What to produce -
Scan the entries below for lines holding "Romanité". Give the number of such lines alone.

--- Data records Enclosed Below ---

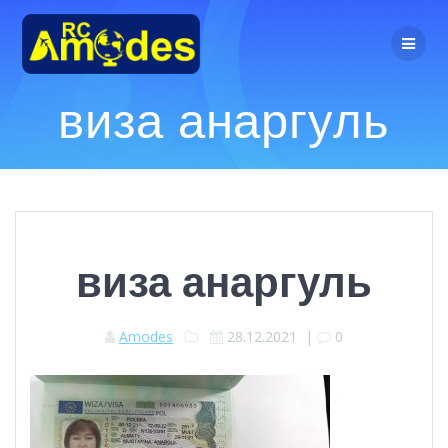
Перейти
к
контенту
виза анаргуль
виза анаргуль
Amodes
28.12.2021
|
0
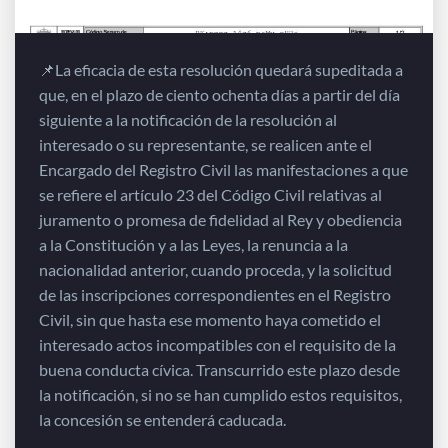
📌La eficacia de esta resolución quedará supeditada a
que, en el plazo de ciento ochenta días a partir del día
siguiente a la notificación de la resolución al
interesado o su representante, se realicen ante el
Encargado del Registro Civil las manifestaciones a que
se refiere el artículo 23 del Código Civil relativas al
juramento o promesa de fidelidad al Rey y obediencia
a la Constitución y a las Leyes, la renuncia a la
nacionalidad anterior, cuando proceda, y la solicitud
de las inscripciones correspondientes en el Registro
Civil, sin que hasta ese momento haya cometido el
interesado actos incompatibles con el requisito de la
buena conducta cívica. Transcurrido este plazo desde
la notificación, si no se han cumplido estos requisitos,
la concesión se entenderá caducada.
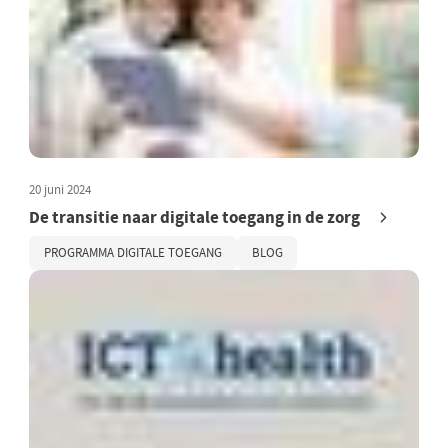
20 juni 2024
De transitie naar digitale toegang in de zorg
PROGRAMMA DIGITALE TOEGANG
BLOG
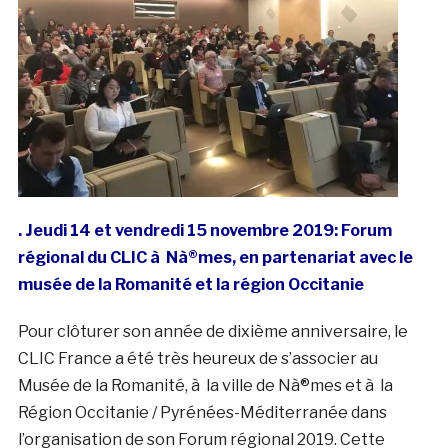
. Jeudi 14 et vendredi 15 novembre 2019: Forum
régional du CLIC à Nà®mes, en partenariat avec le
musée de la Romanité et la région Occitanie
Pour clôturer son année de dixième anniversaire, le
CLIC France a été très heureux de s’associer au
Musée de la Romanité, à la ville de Nà®mes et à la
Région Occitanie / Pyrénées-Méditerranée dans
l’organisation de son Forum régional 2019. Cette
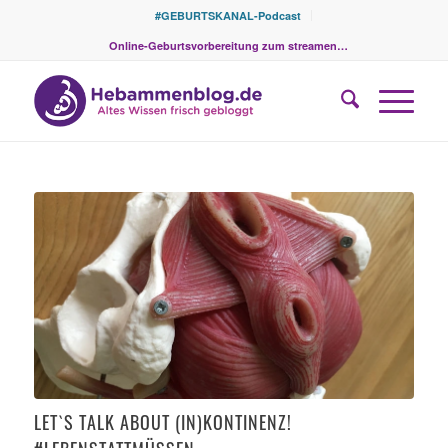
#GEBURTSKANAL-Podcast
Online-Geburtsvorbereitung zum streamen…
LET`S TALK ABOUT (IN)KONTINENZ!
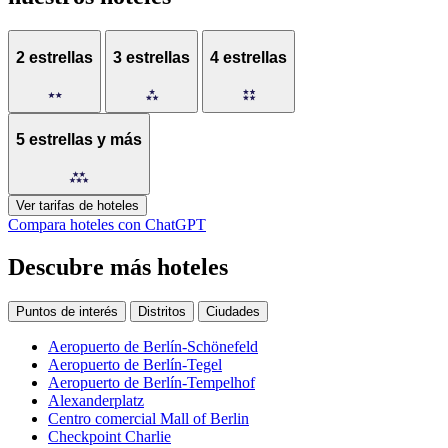
2 estrellas
3 estrellas
4 estrellas
5 estrellas y más
Ver tarifas de hoteles
Compara hoteles con ChatGPT
Descubre más hoteles
Puntos de interés
Distritos
Ciudades
Aeropuerto de Berlín-Schönefeld
Aeropuerto de Berlín-Tegel
Aeropuerto de Berlín-Tempelhof
Alexanderplatz
Centro comercial Mall of Berlin
Checkpoint Charlie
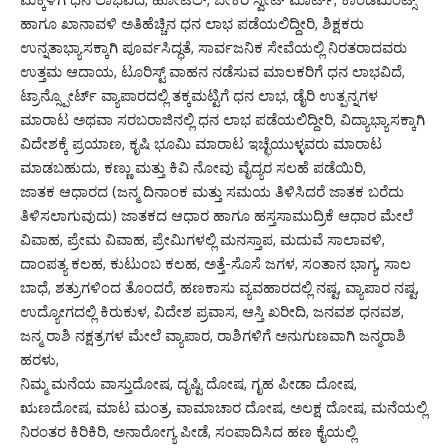
ಹಾಗೂ ಖಾನಾವಳಿ ಅತಿಹೆಚ್ಚಿನ ಧನ ಲಾಭ ಪಡೆಯಲಿದ್ದೀರಿ, ಶಿಕ್ಷಕರು
ಉನ್ನತಾಭ್ಯಾಸಕ್ಕಾಗಿ ಪೂರ್ವಸಿದ್ಧತೆ, ಸಾರ್ವಜನಿಕ ಸೇವೆಯಲ್ಲಿ ನಿರತರಾದವರು
ಉತ್ತಮ ಆದಾಯ, ಟೂರಿಸ್ಟ್ ವಾಹನ ನಡೆಸುವ ಮಾಲಕರಿಗೆ ಧನ ಲಾಭವಿದೆ,
ಟ್ರಾನ್ಸ್ಪೋರ್ಟ್ ವ್ಯಾಪಾರದಲ್ಲಿ ತಕ್ಕಮಟ್ಟಿಗೆ ಧನ ಲಾಭ, ಡೈರಿ ಉತ್ಪನ್ನಗಳ
ಮಾರಾಟ ಅಥವಾ ಸರಬರಾಜಿನಲ್ಲಿ ಧನ ಲಾಭ ಪಡೆಯಲಿದ್ದೀರಿ, ವಿದ್ಯಾಭ್ಯಾಸಕ್ಕಾಗಿ
ವಿದೇಶಕ್ಕೆ ಪ್ರಯಾಣ, ಕೃಷಿ ಭೂಮಿ ಮಾರಾಟ ಇಚ್ಛೆಯುಳ್ಳವರು ಮಾರಾಟ
ಮಾಡಬಹುದು, ಕಣ್ಣು ಮತ್ತು ಕಿವಿ ನೋವು ವೈದ್ಯರ ಸಲಹೆ ಪಡೆಯಿರಿ,
ಜಾತಕ ಆಧಾರದ (ಜನ್ಮ ದಿನಾಂಕ ಮತ್ತು ಸಮಯ ತಿಳಿಸಿದರೆ ಜಾತಕ ಬರೆದು
ತಿಳಿಸಲಾಗುವುದು) ಜಾತಕದ ಆಧಾರ ಹಾಗೂ ಹಸ್ತಸಾಮುದ್ರಿಕೆ ಆಧಾರ ಮೇಲೆ
ವಿವಾಹ, ಪ್ರೇಮ ವಿವಾಹ, ಪ್ರೇಮಿಗಳಲ್ಲಿ ಮನಸ್ತಾಪ, ಮದುವೆ ಸಾಲಾವಳಿ,
ದಾಂಪತ್ಯ ಕಲಹ, ಕುಟುಂಬ ಕಲಹ, ಅತ್ತೆ-ಸೊಸೆ ಜಗಳ, ಸಂತಾನ ಭಾಗ್ಯ, ಸಾಲ
ಬಾಧೆ, ಶತ್ರುಗಳಿಂದ ತೊಂದರೆ, ಹಣಕಾಸು ವ್ಯವಹಾರದಲ್ಲಿ ನಷ್ಟ, ವ್ಯಾಪಾರ ನಷ್ಟ,
ಉದ್ಯೋಗದಲ್ಲಿ ಕಿರುಕುಳ, ವಿದೇಶ ಪ್ರವಾಸ, ಆಸ್ತಿ ಖರೀದಿ, ಜನವಶ ಧನವಶ,
ಜನ್ಮ ರಾಶಿ ನಕ್ಷತ್ರಗಳ ಮೇಲೆ ವ್ಯಾಪಾರ, ರಾಶಿಗಳಿಗೆ ಅನುಗುಣವಾಗಿ ಜನ್ಮರಾಶಿ
ಹರಳು,
ನಿಮ್ಮ ಮನೆಯ ವಾಸ್ತುದೋಷ, ದೃಷ್ಟಿ ದೋಷ, ಗೃಹ ಪೀಡಾ ದೋಷ,
ಋಣದೋಷ, ಮಾಟ ಮಂತ್ರ, ವಾಮಾಚಾರ ದೋಷ, ಅಲಕ್ಷ ದೋಷ, ಮನೆಯಲ್ಲಿ
ನಿರಂತರ ಕಿರಿಕಿರಿ, ಅನಾರೋಗ್ಯ ಪೀಡೆ, ಸಂಪಾದಿಸಿದ ಹಣ ಕೈಯಲ್ಲಿ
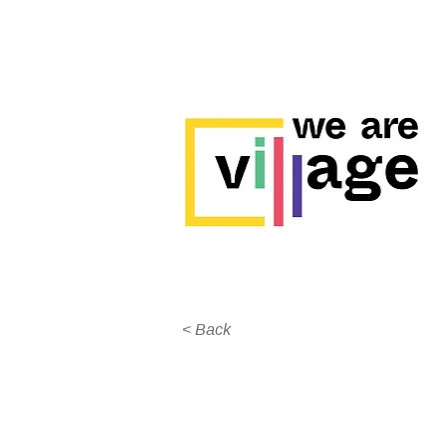
< Back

--- End of Enclosed Data records ---

Response below -
2